My father held his finger to his lips. "Be very quiet. They won't come out if they know we're here."
I followed him along the path, into the dark grass that stretched on for ages. He stopped suddenly, grabbed my arm. We crouched behind a mausoleum with shattered stained glass windows. I felt the cold granite against my cheek. My father's bony shoulder, tensed and waiting, pressed against my own. When he craned his neck, I turned to follow his gaze.
"Do you see it?" he whispered. He pointed over to a sloping section, thirty feet away. That was the old part of the graveyard, where most of the names had worn off their stones, and the grass was untended, overgrown.
I squinted from my hidden perch, but couldn't see anything. Maybe a few leaves rustling in the September wind. The blurred tail of a squirrel leaping into a nearby tree. A statue of an angel with a missing arm.
"She's hiding behind the chestnut tree over there," he said. "Look — the tip of her hat is pointing out. I bet she's looking for toads to use in a spell."
I peered harder into the shadows, stared for minutes, my father waiting for me to tell him that I saw it too. The sky went darker and at last I found her, rising line by line from the flat plane of the field. She looked like the witch from my favorite picture book: hooked nose, coarse knots of white hair, a thick black dress that rustled as she moved. She walked slowly, grave to grave, bending down and sifting through the weeds with her gnarled white hands.
"I see her, Daddy," I barely breathed. "What happens if she catches us?"

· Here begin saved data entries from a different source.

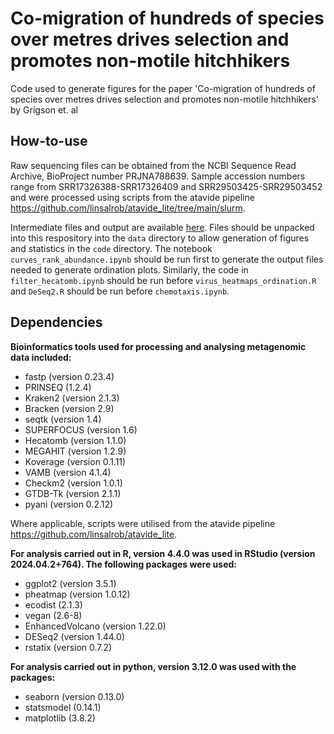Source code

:# Co-migration of hundreds of species over metres drives selection and promotes non-motile hitchhikers

Code used to generate figures for the paper 'Co-migration of hundreds of species over metres drives selection and promotes non-motile hitchhikers' by Grigson et. al 

## How-to-use
Raw sequencing files can be obtained from the NCBI Sequence Read Archive, BioProject number PRJNA788639. Sample accession numbers range from SRR17326388-SRR17326409 and SRR29503425-SRR29503452 and were processed using scripts from the atavide pipeline https://github.com/linsalrob/atavide_lite/tree/main/slurm. </br> 

Intermediate files and output are available [here](https://figshare.com/s/953b050065ca18fae420![image](https://github.com/user-attachments/assets/e9268431-d12c-4874-8a6e-f17a4c6de1f6)
). Files should be unpacked into this  respository into the `data` directory to allow generation of figures and statistics in the `code` directory. The notebook `curves_rank_abundance.ipynb` should be run first to generate the output files needed to generate ordination plots. Similarly, the code in `filter_hecatomb.ipynb` should be run before `virus_heatmaps_ordination.R` and `DeSeq2.R` should be run before `chemotaxis.ipynb`. 

## Dependencies 

**Bioinformatics tools used for processing and analysing metagenomic data included:**
* fastp (version 0.23.4)
* PRINSEQ (1.2.4)
* Kraken2 (version 2.1.3)
* Bracken (version 2.9)
* seqtk (version 1.4)
* SUPERFOCUS (version 1.6)
* Hecatomb (version 1.1.0)
* MEGAHIT (version 1.2.9)
* Koverage (version 0.1.11)
* VAMB (version 4.1.4)
* Checkm2 (version 1.0.1)
* GTDB-Tk (version 2.1.1)
* pyani (version 0.2.12)
  
Where applicable, scripts were utilised from the atavide pipeline https://github.com/linsalrob/atavide_lite. 

**For analysis carried out in R, version 4.4.0 was used in RStudio (version 2024.04.2+764). The following packages were used:**
* ggplot2 (version 3.5.1)
* pheatmap (version 1.0.12)
* ecodist (2.1.3)
* vegan (2.6-8)
* EnhancedVolcano (version 1.22.0)
* DESeq2 (version 1.44.0)
* rstatix (version 0.7.2)

**For analysis carried out in python, version 3.12.0 was used with the packages:**
* seaborn (version 0.13.0)
* statsmodel (0.14.1)
* matplotlib (3.8.2)


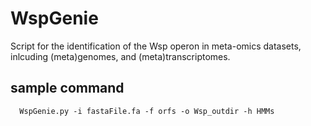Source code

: # WspGenie

Script for the identification of the Wsp operon in meta-omics datasets, inlcuding (meta)genomes, and (meta)transcriptomes.

## sample command
      WspGenie.py -i fastaFile.fa -f orfs -o Wsp_outdir -h HMMs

"We go into her boiling cauldron, of course," he cackled. He laughed long and hard, his head thrown back from the pleasure of his trickery. I looked back towards the spot and the witch fell to pieces: a knotted branch, an overturned headstone, a plastic flag with a pointed tip.
***
It's seventeen years later, the end of January. Now I live so close to the cemetery that I can see it from my house, the granite tombstones peeking through the gate. I come here often — it's a peaceful place. Usually, there is no one else around, only the squirrels, birds, and deer. Some people I know won't step into a cemetery, will hold their breath while driving by, but I feel drawn here. When my father brought me as a child, I didn't know what lay beneath my feet on these green hills. All I saw were stones and shadows, mystery.
Now as I walk the paths, crows gather in the crooked treetops, their voices rising together like a wild chorus of the dead. The sun begins to lower, shedding amber light across the barren hills. The stagnant pond is frozen over. In a clutch of pine trees, something moves. A squirrel, a chipmunk. Or something else.

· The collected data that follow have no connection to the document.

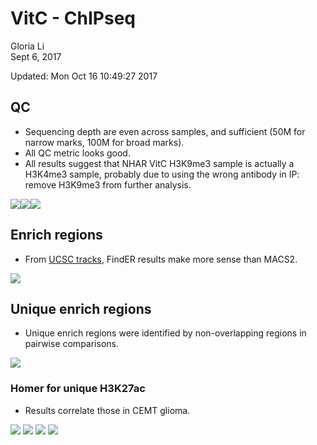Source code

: # VitC - ChIPseq
Gloria Li  
Sept 6, 2017  

Updated: Mon Oct 16 10:49:27 2017



## QC  
* Sequencing depth are even across samples, and sufficient (50M for narrow marks, 100M for broad marks).     
* All QC metric looks good.       
* All results suggest that NHAR VitC H3K9me3 sample is actually a H3K4me3 sample, probably due to using the wrong antibody in IP: remove H3K9me3 from further analysis.          

![](ChIPseq_files/figure-html/QC-1.png)<!-- -->![](ChIPseq_files/figure-html/QC-2.png)<!-- -->![](ChIPseq_files/figure-html/QC-3.png)<!-- -->

## Enrich regions
* From [UCSC tracks](http://www.bcgsc.ca/downloads/mb/VitC_glioma/HistoneHub/hub.txt), FindER results make more sense than MACS2.      

![](ChIPseq_files/figure-html/ER_summary-1.png)<!-- -->

## Unique enrich regions
* Unique enrich regions were identified by non-overlapping regions in pairwise comparisons.    

![](ChIPseq_files/figure-html/ER_unique_summary-1.png)<!-- -->

### Homer for unique H3K27ac 
* Results correlate those in CEMT glioma.    

![](ChIPseq_files/figure-html/homer_K27ac1-1.png)<!-- -->
![](ChIPseq_files/figure-html/homer_K27ac2-1.png)<!-- -->
![](ChIPseq_files/figure-html/homer_K27ac3-1.png)<!-- -->
![](ChIPseq_files/figure-html/homer_K27ac4-1.png)<!-- -->

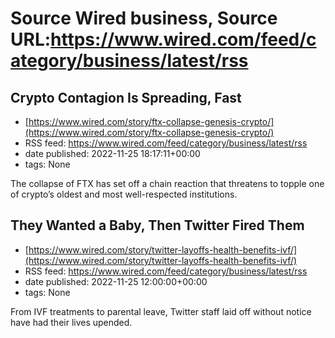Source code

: # Source Wired business, Source URL:https://www.wired.com/feed/category/business/latest/rss

## Crypto Contagion Is Spreading, Fast
 - [https://www.wired.com/story/ftx-collapse-genesis-crypto/](https://www.wired.com/story/ftx-collapse-genesis-crypto/)
 - RSS feed: https://www.wired.com/feed/category/business/latest/rss
 - date published: 2022-11-25 18:17:11+00:00
 - tags: None

The collapse of FTX has set off a chain reaction that threatens to topple one of crypto’s oldest and most well-respected institutions.

## They Wanted a Baby, Then Twitter Fired Them
 - [https://www.wired.com/story/twitter-layoffs-health-benefits-ivf/](https://www.wired.com/story/twitter-layoffs-health-benefits-ivf/)
 - RSS feed: https://www.wired.com/feed/category/business/latest/rss
 - date published: 2022-11-25 12:00:00+00:00
 - tags: None

From IVF treatments to parental leave, Twitter staff laid off without notice have had their lives upended.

My father has been dead for twenty five days. Yesterday I looked inside the box that held his ashes. They are soft flakes of pale gray, like second-day snow. There is nothing I can salvage, not even a tooth. His name is printed on the box, but it may as well be dirt.

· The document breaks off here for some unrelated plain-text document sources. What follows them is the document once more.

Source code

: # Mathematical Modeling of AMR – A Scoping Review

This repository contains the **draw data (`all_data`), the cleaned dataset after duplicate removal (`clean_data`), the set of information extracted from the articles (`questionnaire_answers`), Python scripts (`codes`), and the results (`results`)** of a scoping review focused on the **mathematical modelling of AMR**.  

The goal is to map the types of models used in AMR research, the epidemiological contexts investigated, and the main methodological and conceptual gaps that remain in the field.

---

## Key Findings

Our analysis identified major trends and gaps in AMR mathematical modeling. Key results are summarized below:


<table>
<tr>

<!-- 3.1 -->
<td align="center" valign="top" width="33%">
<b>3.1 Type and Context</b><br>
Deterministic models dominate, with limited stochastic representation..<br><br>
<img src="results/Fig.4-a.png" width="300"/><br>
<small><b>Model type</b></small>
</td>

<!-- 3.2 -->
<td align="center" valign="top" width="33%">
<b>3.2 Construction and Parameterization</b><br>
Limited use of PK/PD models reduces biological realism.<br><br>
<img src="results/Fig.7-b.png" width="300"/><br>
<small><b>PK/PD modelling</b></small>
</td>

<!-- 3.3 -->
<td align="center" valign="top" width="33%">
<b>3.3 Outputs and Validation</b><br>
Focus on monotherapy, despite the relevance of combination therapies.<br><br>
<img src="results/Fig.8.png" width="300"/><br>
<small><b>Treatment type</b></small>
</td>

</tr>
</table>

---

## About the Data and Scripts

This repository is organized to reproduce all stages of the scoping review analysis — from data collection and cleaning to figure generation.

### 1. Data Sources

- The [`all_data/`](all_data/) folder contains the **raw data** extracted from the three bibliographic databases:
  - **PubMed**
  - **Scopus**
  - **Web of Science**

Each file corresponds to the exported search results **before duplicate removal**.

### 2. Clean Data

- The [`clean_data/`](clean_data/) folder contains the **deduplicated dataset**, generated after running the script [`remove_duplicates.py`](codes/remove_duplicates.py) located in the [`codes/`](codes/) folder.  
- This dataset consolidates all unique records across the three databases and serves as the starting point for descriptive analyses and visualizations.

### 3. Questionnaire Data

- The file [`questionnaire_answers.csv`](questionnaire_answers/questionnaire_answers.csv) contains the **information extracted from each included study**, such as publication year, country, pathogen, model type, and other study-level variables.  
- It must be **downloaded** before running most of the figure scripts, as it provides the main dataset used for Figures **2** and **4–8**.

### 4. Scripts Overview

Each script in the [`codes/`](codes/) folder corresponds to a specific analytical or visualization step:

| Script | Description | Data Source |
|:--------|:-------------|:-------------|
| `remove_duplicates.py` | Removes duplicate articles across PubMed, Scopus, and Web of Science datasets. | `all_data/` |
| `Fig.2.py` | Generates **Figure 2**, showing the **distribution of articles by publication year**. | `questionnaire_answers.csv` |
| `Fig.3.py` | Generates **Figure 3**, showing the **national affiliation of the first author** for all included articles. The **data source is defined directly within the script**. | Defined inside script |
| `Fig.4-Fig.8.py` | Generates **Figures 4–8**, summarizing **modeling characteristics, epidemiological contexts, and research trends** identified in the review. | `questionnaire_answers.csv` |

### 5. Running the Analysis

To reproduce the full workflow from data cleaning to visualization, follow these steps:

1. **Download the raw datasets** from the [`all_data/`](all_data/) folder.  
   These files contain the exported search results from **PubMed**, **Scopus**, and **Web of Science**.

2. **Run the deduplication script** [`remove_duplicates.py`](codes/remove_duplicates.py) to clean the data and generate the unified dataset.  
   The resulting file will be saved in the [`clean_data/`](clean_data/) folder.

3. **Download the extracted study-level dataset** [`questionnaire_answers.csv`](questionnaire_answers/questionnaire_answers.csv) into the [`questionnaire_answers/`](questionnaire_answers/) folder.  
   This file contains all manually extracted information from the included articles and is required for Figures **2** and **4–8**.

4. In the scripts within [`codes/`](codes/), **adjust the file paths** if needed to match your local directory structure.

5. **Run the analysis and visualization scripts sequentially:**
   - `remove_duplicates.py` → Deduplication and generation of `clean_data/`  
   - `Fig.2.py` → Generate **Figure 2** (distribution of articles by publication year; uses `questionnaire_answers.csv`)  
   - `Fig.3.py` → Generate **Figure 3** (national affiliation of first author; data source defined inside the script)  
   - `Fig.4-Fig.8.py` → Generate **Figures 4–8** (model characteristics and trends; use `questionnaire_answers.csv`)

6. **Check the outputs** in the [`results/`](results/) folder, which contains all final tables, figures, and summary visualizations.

Somewhere on this cemetery hill, there's a plot reserved for him. Once the headstone has been carved, what's left of the family will gather to inter his ashes. I don't want to bring flowers, don't want to see his name carved in stone. Instead, I'll wait for dark and study the shadows for his mystic form — a face seen faintly through the trees, cackling with mad delight, everywhere and nowhere all at once.